### Seçilmiş bölüm ###

Dr. Ali SAK
Oluşturulma Tarihi: Eylül 05, 2011 00:00
NRW eyaletinde SPD, Yeşiller/Birlik koalisayon ortakları ve CDU anlaşarak 2011/2012 eğitim yılından itibaren geçerli olmak üzere okul sisteminde köklü değişiklikler konusunda prensip anlaşması yaptılar.
Varılan anlaşmaya göre:
Herşeyden önce okul politikasında okul sisteminden çok, çocuk ve gençlerin ön planda olduğu vurgulandı. Öğrencilerin temel farklılıkları ve farklı yeteneklerini ön planda tutan ve her öğrenciye kişisel desteği sağlayabilecek bir eğitim sisteminin oluşturulması temel hedefler arasında olduğu vurgulandı. Çocukların sosyal durumu veya kökeni önem taşımadığının ve her öğrenciye kişisel zeka ve potansiyeline göre farklı yaklaşılması gerektiğinin altı çizildi. Temel hedef olarak okul sistemini öğrencilerin farklılıklarına göre yeniden şekillendirmek olduğu ve yeni eğitim sisteminde yol seçiminin çok yönlü olmasının önem taşıdıği vurgulandı.
Öğrenci sayılarının gerilemesi ve velilerin okul seçimi nedeniyle okullaşma yapısında değişikliğe gidilmesi kaçınılmaz olduğu, bu bağlamda hauptschule denen ortaokulların rağbetten düşmesi nedeniyle de bu okulların eyalet anayasasında vurgulanan devamlılık garantisinin artık bir anlamı kalmadığı sonucuna varılmıştır. Bu nedenledir ki, bu okulların devamlılığını sağlayan anayasal garanti artık kaldırılacaktır. Bunun yerine anayasaya “eyalet hükümeti tüm bölgelerde yeterli ve çeşitlilik bakımından kamuya ait eğitim ve okul sistemini garanti eder”cümlesi eklenecektir. Varılan anlaşmaya göre NRW eyaletinde bundan böyle aşağıdaki okul tipleri olacaktır: ilkokul, gymnasium, realschule, hauptschule, sekundarschule (yeni okul tipi), gesamtschule, meslek kolejleri, ek eğitim kolejleri ve özel destekleme okulları (Förderschule).

###

Bu alıştırma hakkında
NRW okul reformu metninde "Dr. Ali SAK" ifadesiyle başlayıp "prensip anlaşması yaptılar." ifadesiyle biten kısmı kelimesi kelimesine aktarın. Kayıtların bu alıştırmada hiçbir rolü yoktur.

### Çıkarılan veriler ###

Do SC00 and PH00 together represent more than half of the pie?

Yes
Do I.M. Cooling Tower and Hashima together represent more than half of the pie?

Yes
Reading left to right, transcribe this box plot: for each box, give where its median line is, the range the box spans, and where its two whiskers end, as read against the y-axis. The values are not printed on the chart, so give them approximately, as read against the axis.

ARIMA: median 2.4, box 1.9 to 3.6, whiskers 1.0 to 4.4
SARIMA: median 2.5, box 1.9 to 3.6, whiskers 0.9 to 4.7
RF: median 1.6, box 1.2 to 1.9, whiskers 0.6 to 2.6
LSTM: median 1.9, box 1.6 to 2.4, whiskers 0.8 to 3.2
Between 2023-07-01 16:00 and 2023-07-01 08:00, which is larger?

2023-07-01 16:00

###
### Çıkarılan veriler ###

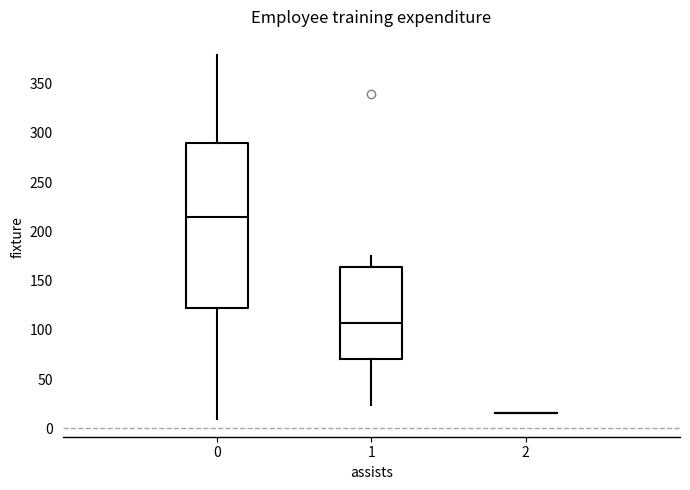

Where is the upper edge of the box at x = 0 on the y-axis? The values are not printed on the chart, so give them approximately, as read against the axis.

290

###
### Çıkarılan veriler ###

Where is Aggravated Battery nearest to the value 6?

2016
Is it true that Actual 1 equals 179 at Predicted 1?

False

###

Cevap alanı
Dr. Ali SAK
Oluşturulma Tarihi: Eylül 05, 2011 00:00
NRW eyaletinde SPD, Yeşiller/Birlik koalisayon ortakları ve CDU anlaşarak 2011/2012 eğitim yılından itibaren geçerli olmak üzere okul sisteminde köklü değişiklikler konusunda prensip anlaşması yaptılar.